Department of Respiratory Medicine, Quanzhou First Hospital, Quanzhou, China.
Department of Lung Cancer and Immunology, Shanghai Pulmonary Hospital, Tongji University, Shanghai, China.
Cancer Med. 2019 Jun;8(6):2858-2866. doi: 10.1002/cam4.2183. Epub 2019 Apr 24.
Although oncogenic driver mutations were thought to be mutually exclusive in non-small cell lung cancer (NSCLC), certain tumors harbor co-occurring mutations and represent a rare molecular subtype. The evaluation of the clinical features and therapeutic response associated with this NSCLC subtype will be vital for understanding the heterogeneity of treatment response and improving the management of these patients.
This retrospective study included 3774 samples from patients diagnosed with NSCLC. All samples were screened for EGFR, ALK, ROS1, KRAS, and BRAF mutation using the amplification-refractory mutation system. The relationship between concomitant driver mutations and clinicopathologic characteristics, and patient clinical outcomes were evaluated.
Sixty-three (1.7%) samples had more than one driver gene mutation. Among these, 43 were coalterations with an EGFR mutation, 20 with an ALK rearrangement, and eight with an ROS1 rearrangement.
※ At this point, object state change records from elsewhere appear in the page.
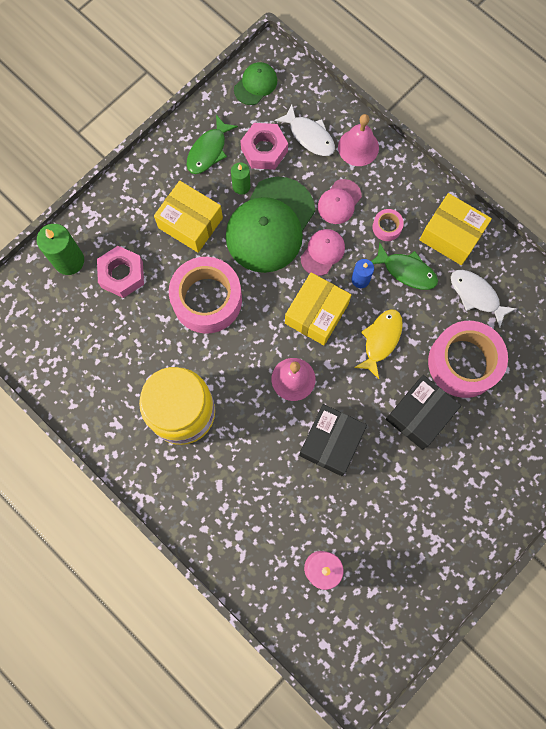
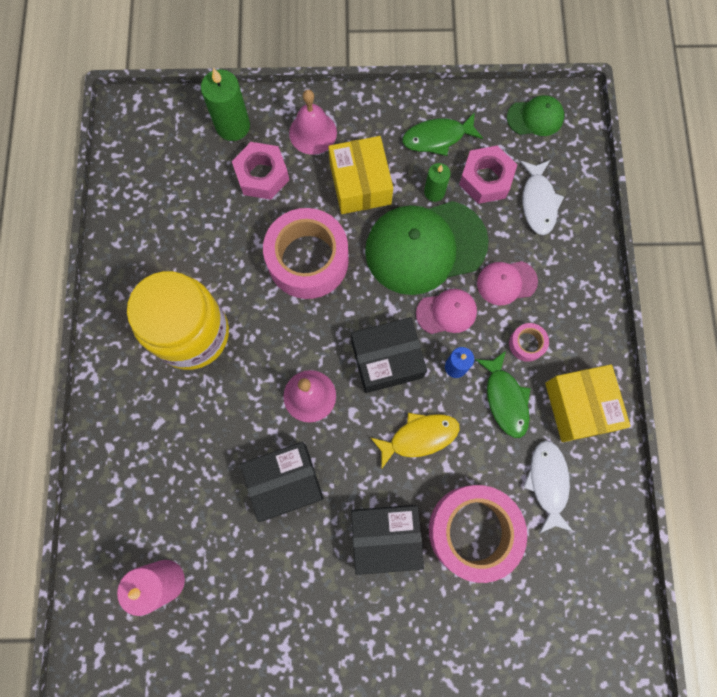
camera: 45 degrees right, 0 degrees up
yellow box [285,272,351,345] -> black box [351,317,427,393]
pink bell [338,114,379,166] -> pink bell moved to [289,90,337,155]

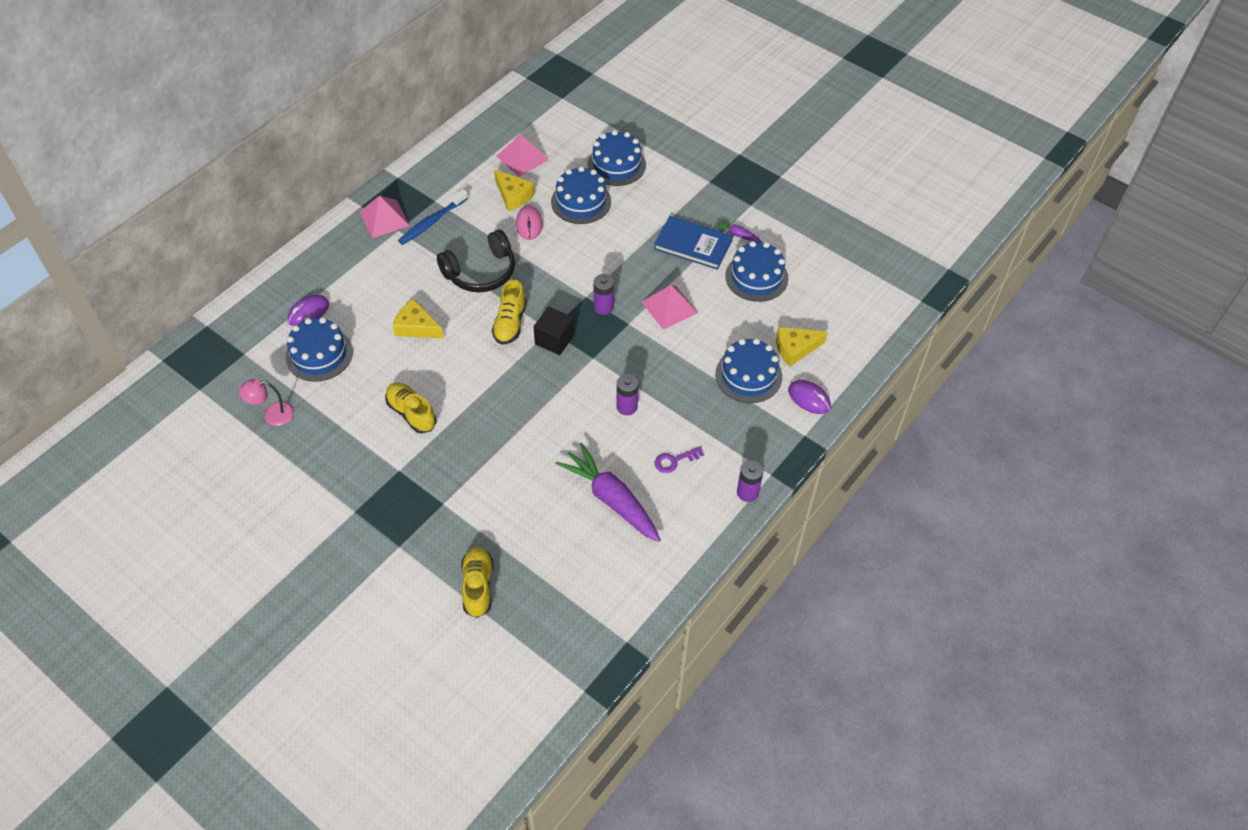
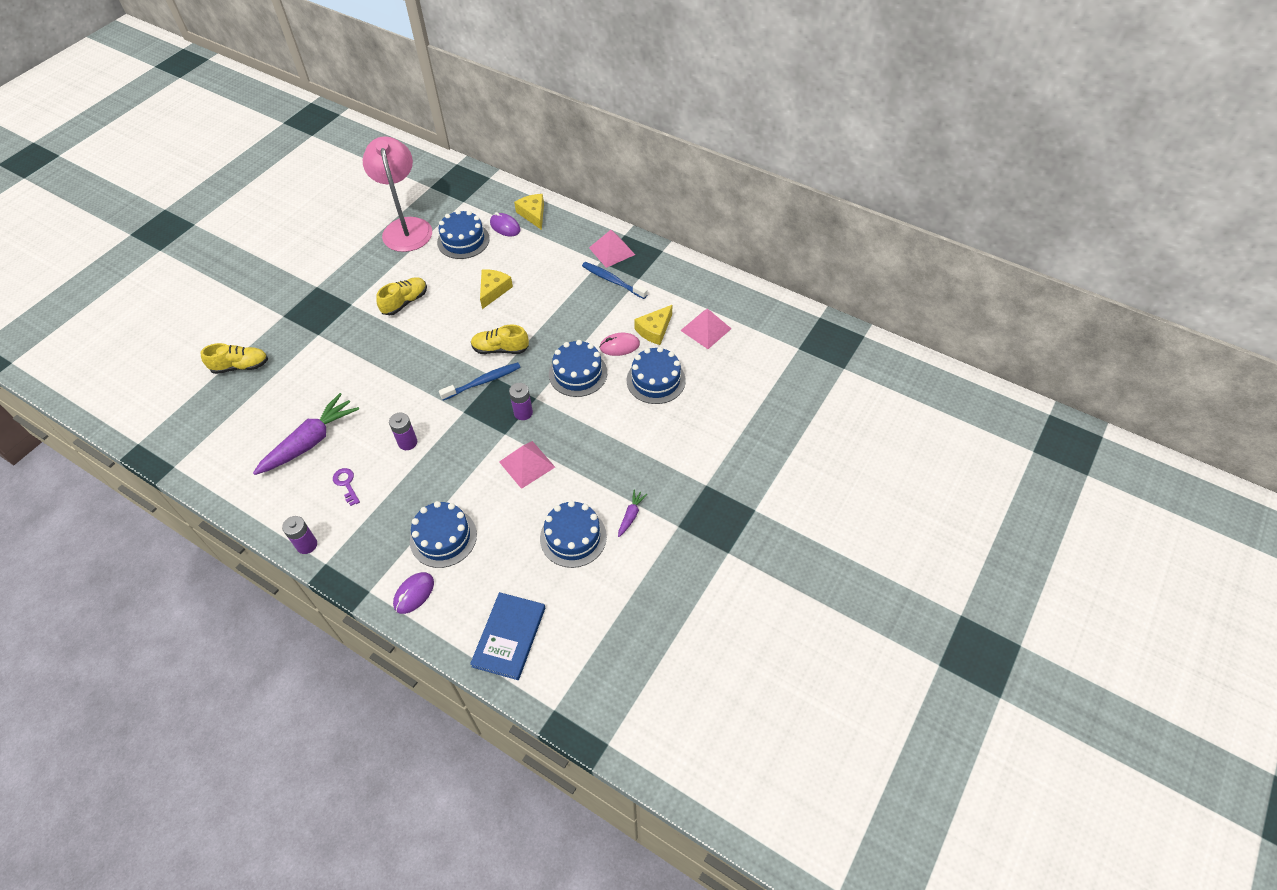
camera: 85 degrees right, 0 degrees up
pink lamp [239,379,294,426] -> pink lamp [363,136,432,252], size x2.26
black headphones [437,229,515,293] -> none
black cube [533,307,574,355] -> blue toothbrush [439,362,521,401]
blue cake [587,130,646,186] -> blue cake moved to [549,340,607,397]
blue book [654,216,733,270] -> blue book moved to [470,592,545,680]
yellow cheese [776,327,828,367] -> yellow cheese moved to [514,194,544,230]

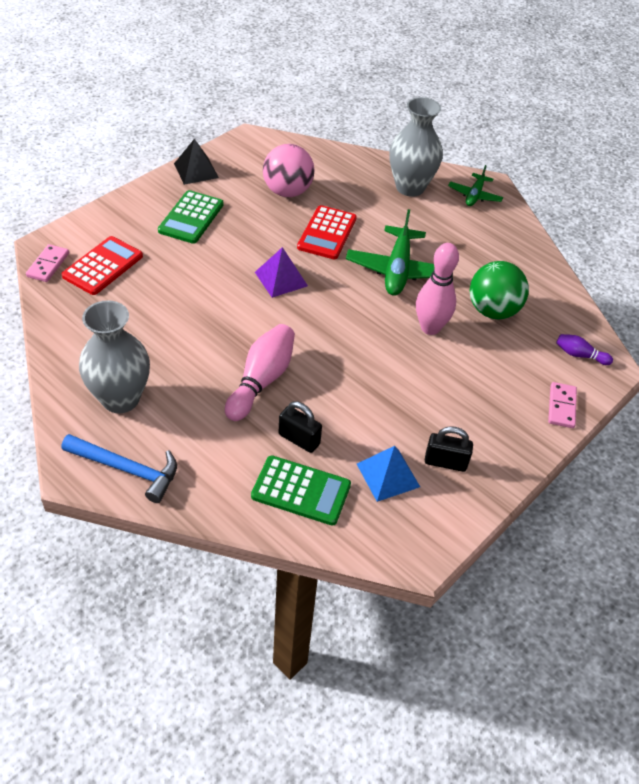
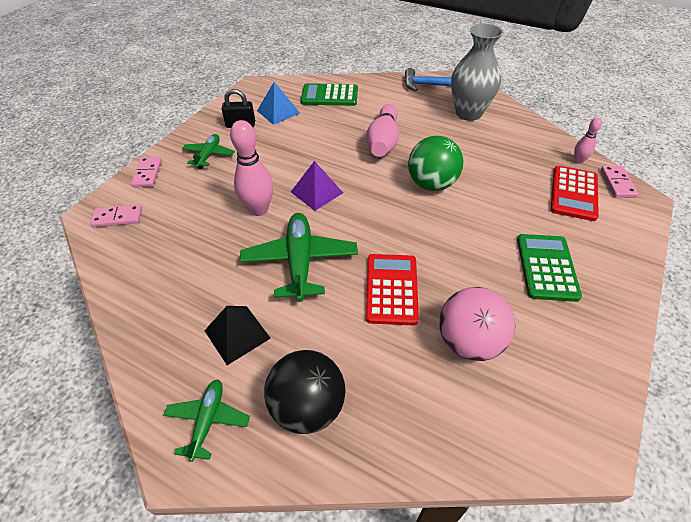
camera: 170 degrees right, 0 degrees up
black pyramid [174,139,219,185] -> black pyramid moved to [204,306,271,365]
purple pyramid [255,247,308,298] -> purple pyramid moved to [291,161,343,211]
black padlock [279,401,322,453] -> none
grey vase [389,97,443,197] -> black ball [264,350,346,434]
green ball [470,261,529,319] -> green ball moved to [408,136,463,191]
purple bowling pin [556,334,613,365] -> pink domino [90,204,142,227]
none -> green plane [182,134,235,169]
none -> pink bowling pin [574,118,602,164]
Except for ROS1 concomitant mutations that were more frequent in male patients (87.5%, P = 0.020), the clinicopathological features of the concomitant mutation patients were not significantly different from those harboring a single EGFR, ALK, or ROS1 mutation. Furthermore, first-line EGFR-TKI treatment did not significantly improve the progression-free survival (PFS) of patients harboring EGFR concomitant mutation, compared to patients harboring a single EGFR mutation. However, for EGFR concomitant mutation patients, TKI therapy was more effective than chemotherapy (median PFS of 10.8 vs 5.2 months, P = 0.023). Lastly, KRAS mutations did not influence the EGFR-TKI therapy treatment effect.
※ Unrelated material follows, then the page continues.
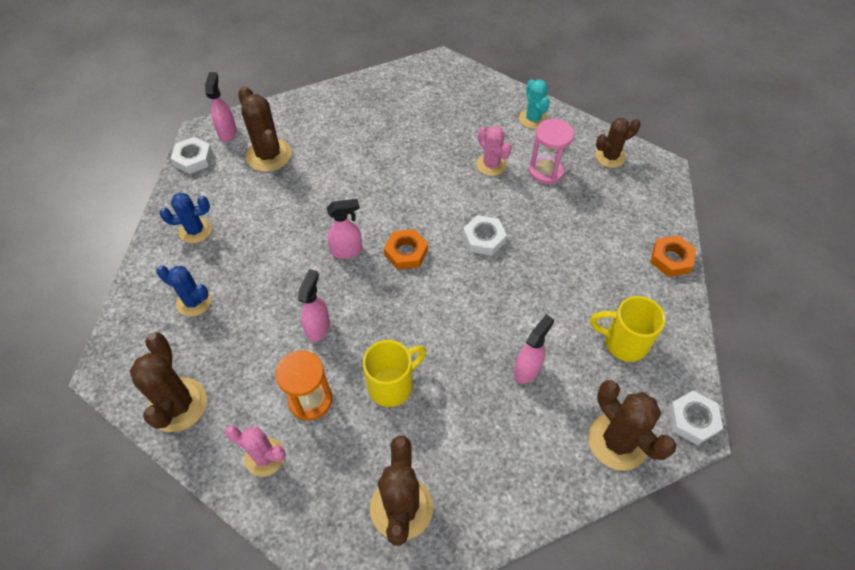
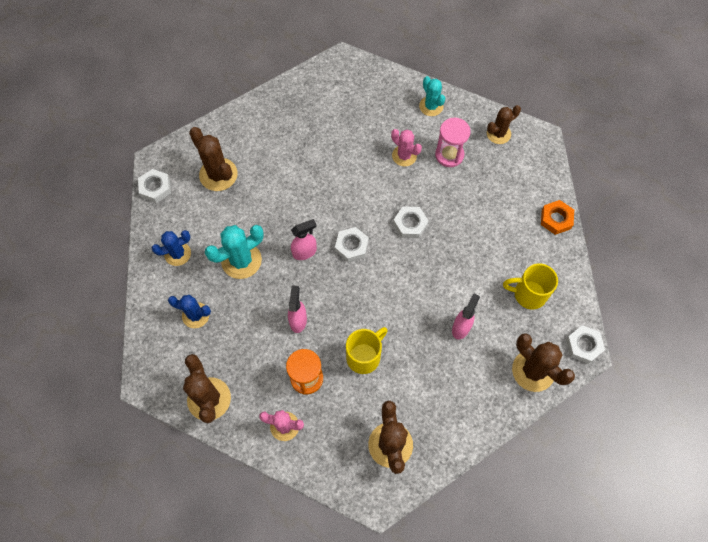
camera: 10 degrees left, 10 degrees up
pink spray bottle [205,72,237,142] -> none
orange nut [384,229,428,270] -> white nut [335,227,369,262]
none -> turquoise cactus [205,225,264,279]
In this study, concomitant mutations were found in 1.7% of the NSCLC. EGFR-TKI therapy was more effective than chemotherapy for patients harboring EGFR concomitant mutation, and ROS1 concomitant mutations were more frequent in male patients. For patients harboring coalterations with an ALK or ROS1 rearrangement, we should be cautious when considering the therapeutic options.
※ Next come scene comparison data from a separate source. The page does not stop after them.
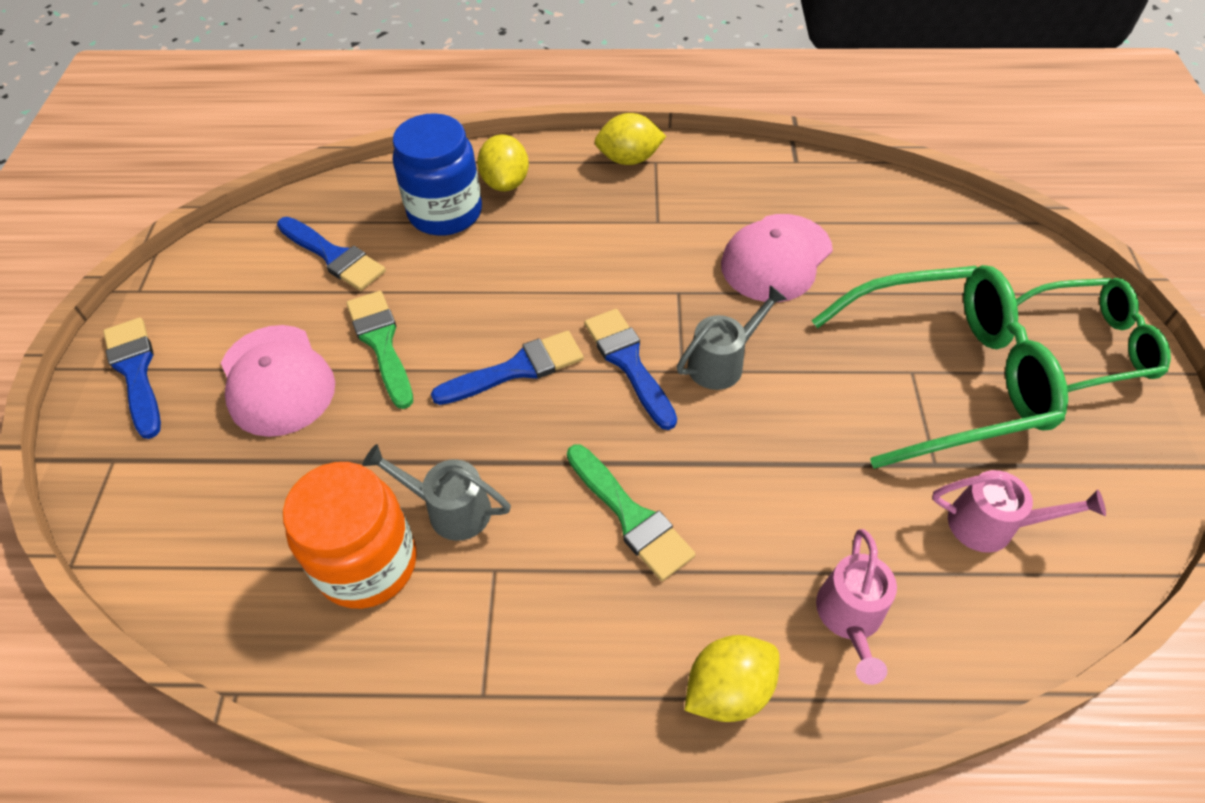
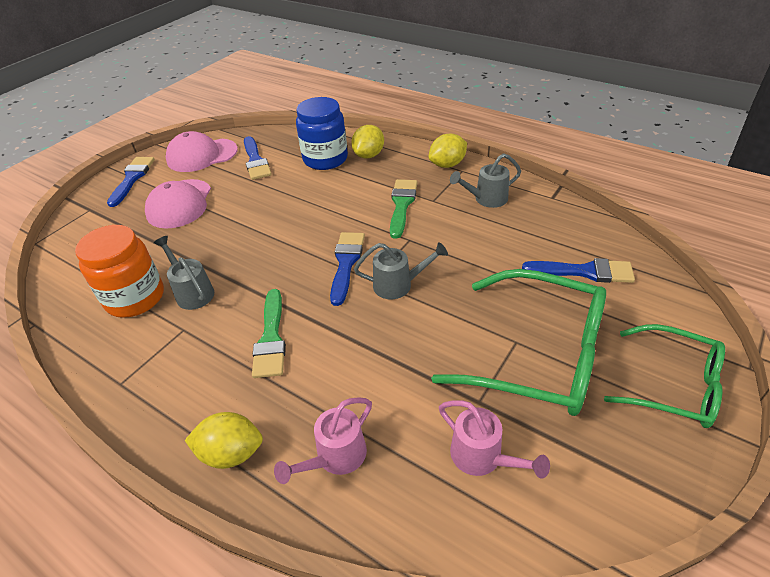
camera: 35 degrees right, 10 degrees down
green brush [346,291,413,409] -> green brush moved to [390,179,418,239]
blue brush [431,331,584,405] -> blue brush moved to [522,258,635,283]
yellow lemon [595,113,666,165] -> yellow lemon turned 60 degrees counterclockwise [429,134,467,168]
pink cap [721,214,833,302] -> pink cap moved to [166,131,238,172]
none -> grey watering can [450,153,521,208]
虽然非小细胞肺癌(NSCLC)中的致癌驱动基因突变被认为是相互排斥的,但某些肿瘤存在共发生突变,代表一种罕见的分子亚型。评估与这种 NSCLC 亚型相关的临床特征和治疗反应对于理解治疗反应的异质性和改善这些患者的管理至关重要。
本回顾性研究纳入了 3774 例 NSCLC 患者的样本。所有样本均采用扩增受阻突变系统(amplification-refractory mutation system)检测 EGFR、ALK、ROS1、KRAS 和 BRAF 突变。评估了伴随驱动基因突变与临床病理特征以及患者临床结局的关系。
63 例(1.7%)样本存在两种以上的驱动基因突变。其中,43 例与 EGFR 突变共存,20 例与 ALK 重排共存,8 例与 ROS1 重排共存。除了 ROS1 共突变在男性患者中更为常见(87.5%,P=0.020)外,共突变患者的临床病理特征与单独存在 EGFR、ALK 或 ROS1 突变的患者无显著差异。此外,与单独存在 EGFR 突变的患者相比,一线 EGFR-TKI 治疗并未显著改善 EGFR 共突变患者的无进展生存期(progression-free survival,PFS)。然而,对于 EGFR 共突变患者,TKI 治疗比化疗更有效(中位 PFS 分别为 10.8 个月和 5.2 个月,P=0.023)。最后,KRAS 突变并不影响 EGFR-TKI 治疗效果。
在本研究中,NSCLC 中发现了 1.7%的共突变。与单独存在 EGFR 突变的患者相比,EGFR-TKI 治疗对存在 EGFR 共突变的患者更有效,且 ROS1 共突变在男性患者中更为常见。对于存在 ALK 或 ROS1 重排共突变的患者,在考虑治疗选择时应谨慎。